Sarah Butler 

Tesco aiming for bumper 2026 after best Christmas market share in decade

Chain reports strong sales but shares drop 5% after analysts say third quarter performance was behind expectations
  
  

Shoppers walk past a branch of Tesco in London
Tesco sales in the UK rose 3.2% in the six weeks to 3 January against hopes of 3.9%. Photograph: Maja Smiejkowska/Reuters

Tesco is aiming to grab an even bigger slice of the grocery market this year after winning its best share in more than a decade over Christmas with strong sales of fresh food and its Finest own-label range.

The supermarket, which has an almost 29% market share, according to Worldpanel by Numerator, said it had taken the most trade from Asda, the UK’s third-largest supermarket chain that has been struggling to turn around falling sales.

However, shares in Tesco dropped by more than 6% on Thursday as analysts said its third-quarter sales performance was behind expectations in all markets including the UK, Ireland, central Europe and at its Booker wholesale chain.

Sales in the UK rose 3.2% in the six weeks to 3 January against hopes of 3.9% while in central Europe sales rose 0.8%, about half the rate expected, and Booker’s sales fell 2.1% against hopes of an 0.8% rise.

Ken Murphy, Tesco’s chief executive, said he was “not even remotely concerned about [the sales] aspect of performance” and said Booker had mostly been affected by poor trading in tobacco products which are low profit.

He suggested a slight slowing of sales growth over the Christmas period compared with the prior three months was due to the company’s efforts to keep prices down. The company said it expected to deliver annual profits of about £3.1bn – the upper end of expectations.

Aarin Chiekrie, an equity analyst at Hargreaves Lansdown, said many had hoped Tesco would be increasing its profit hopes and so had been disappointed.

However, he said: “Tesco looks well-positioned to continue weathering macroeconomic headwinds and soft consumer sentiment.

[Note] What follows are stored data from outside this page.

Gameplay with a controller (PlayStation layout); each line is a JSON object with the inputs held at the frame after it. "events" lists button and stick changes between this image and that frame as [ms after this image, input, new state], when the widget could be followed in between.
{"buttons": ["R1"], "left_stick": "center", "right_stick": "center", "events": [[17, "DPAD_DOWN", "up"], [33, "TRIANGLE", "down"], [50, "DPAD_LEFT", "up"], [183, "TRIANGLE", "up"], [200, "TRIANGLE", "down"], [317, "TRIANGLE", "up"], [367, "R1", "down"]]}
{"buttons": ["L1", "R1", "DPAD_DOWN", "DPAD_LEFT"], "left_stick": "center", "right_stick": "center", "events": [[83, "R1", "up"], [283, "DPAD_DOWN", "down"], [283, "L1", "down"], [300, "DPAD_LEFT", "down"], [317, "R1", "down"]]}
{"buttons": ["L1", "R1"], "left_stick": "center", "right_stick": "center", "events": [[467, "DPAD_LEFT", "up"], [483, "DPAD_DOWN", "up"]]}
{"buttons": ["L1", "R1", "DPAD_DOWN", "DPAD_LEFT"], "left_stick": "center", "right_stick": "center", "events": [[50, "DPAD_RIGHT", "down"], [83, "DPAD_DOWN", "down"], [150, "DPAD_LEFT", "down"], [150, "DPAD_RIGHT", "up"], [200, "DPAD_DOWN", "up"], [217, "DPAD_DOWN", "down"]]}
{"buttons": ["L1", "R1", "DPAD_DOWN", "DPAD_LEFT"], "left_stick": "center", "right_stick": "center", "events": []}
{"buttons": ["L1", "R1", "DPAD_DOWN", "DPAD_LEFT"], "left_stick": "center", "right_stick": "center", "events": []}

Its enormous scale and strong relationships with suppliers are a key ingredient to its success story.”

Tesco said it had increased the amount of goods sold and won market share, while Murphy said it had “really leant in” on keeping prices down, keeping inflation “materially lower” than the industry level of 4.3% in December outlined by Worldpanel.

Murphy said he believed Tesco could continue to take market share after it had “responded very decisively” to threats of price cutting by Asda last year.

Price competition has stepped up in January as part of an annual attempt to win over shoppers recovering from a festive blowout. Asda this week pledged to drop the cost of everyday products to below those of Tesco’s and other competitors’ loyalty card prices after a tough Christmas when sales fell 4.2%, according to the latest Worldpanel figures.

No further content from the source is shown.